On the crater floor across from the sulphur mine is a rickety, wooden hut used for storing concrete mix and other mining equipment which also doubles as a staff room. It’s poor construction gave a welcome shelter from the blistering heat but the waves of toxic sulphur smoke wafted through the walls and around the tarpaulin ceiling. A thin layer of sulphur dust covered every surface inside and a mattress in the corner let off a cloud of sulphur when anybody took a seat.
The hut was an escape from the hardship outside where the miners relaxed and enjoyed one another’s company. I noticed the camaraderie between the men.
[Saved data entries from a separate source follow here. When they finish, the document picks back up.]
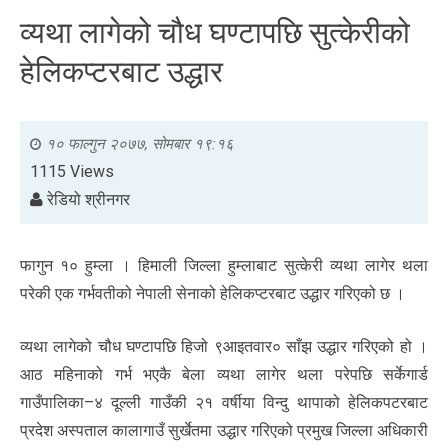
व्यथा लागेको चौध घण्टापछि सुत्केरीको
हेलिकप्टरबाट उद्धार
१० फाल्गुन २०७७, सोमबार १९:१६
1115 Views
रेडियो श्रीनगर
फागुन १० हुम्ला । हिमाली जिल्ला हुम्लाबाट सुत्केरी व्यथा लागेर थला
परेकी एक गर्भवतीको नेपाली सेनाको हेलिकप्टरबाट उद्धार गरिएको छ ।
व्यथा लागेको चौध घण्टापछि हिजो ९आइतवार० साँझ उद्धार गरिएको हो ।
आठ महिनाको गर्भ भएकै बेला व्यथा लागेर थला परेपछि सर्केगार्ड
गाउँपालिका–४ दूल्ली गाउँकी २१ वर्षीया विन्दु थापाको हेलिकपटरबाट
प्रदेश अस्पताल कालागाउँ सुर्खेतमा उद्धार गरिएको प्रमुख जिल्ला अधिकारी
They laughed and joked constantly and were happy in each other’s company. As food and cigarettes flowed I asked the men why they don’t want the mine to become modernised, “Why not have a company come in and teach you to use machinery”?
“We are not anti-technology but we know what will come after,” one miner explained. “Machinery is only used to speed up a process. However machinery will always mean job losses. There are hundreds of miners who work here. We make a good living and things are good the way they are now.”
Another miner finished a mouthful of cold rice his wife had packed for him in his lunch box and Said “I saw on YouTube the big machines in other mines. One big machine will take 50 jobs. That’s 50 families who lose money”. Click, click, and he lights a cigarette before continuing. “We all opposed the carts although they have helped in some ways but we know machines up here is not good. Not for the workers or local people at least”.
I’d heard about the introduction of carts and how it was a contentious subject and had been a hard fought battle between workers and company big wigs. Eventually the company got their way and carts were brought onto the mountain. Previously sulphur was transported half way down the mountain in baskets carried by the miners. With the introduction of carts the new process was collecting up to five loads at the ridge of the volcano then using the cart to take everything down to the weigh station at the base of the mountain.
The miners still had the difficult task of carrying over 70kg of raw sulphur up the sheer cliff face but the carts meant that they earnt a little more and overall the company yielded more finished product over the year.
Reluctance to accept the modern carts soon evaporated and the miners of Eastern Java began to embraced their entrepreneurial talents. Tourists visit the Ijen volcano throughout the year to see the natural phenomenon known as the Blue Flame.
Some miners have financialised their carts by calling out with big smiles “Taxi taxi” at weary looking tourists who are fatigued by the climb and would rather be transported down the mountain in a cart to base camp. It’s big money for the miners and they can charge anything from $30-$50 one way up or down. To put that in context that is twice their weekly mining salary and six times more than other local jobs pay in a week.
“What about the tourists that come here. Do you like the tourists”? A loud rumble of agreement filled the hut with everybody nodding and smiling in unison.
“We like the tourists because they are nice with us and the gifts really help. The taxi service is good for us also but the cigarettes, the little gifts and the conversations are what we really appreciate. The tourists are a separate industry here and they help everyone in a way but especially those of us who speak English and can work as tour guides.”
While we in the West push forwards endlessly towards modernization, which ultimately costs jobs and has created a generation depended on the gig economy, the people of eastern Java are looking at our society. They’ve seen though their internet phones that the way society is progressing is not always beneficial to everyone.
For the men I spoke to resisting modernization of their industry is imperative if they are to thrive as a society. Whilst we might perceive their working conditions are barbaric, and them as being exploited, the miners of Eastern Java say they are proud of their jobs and happy to have the opportunity to earn a decent salary.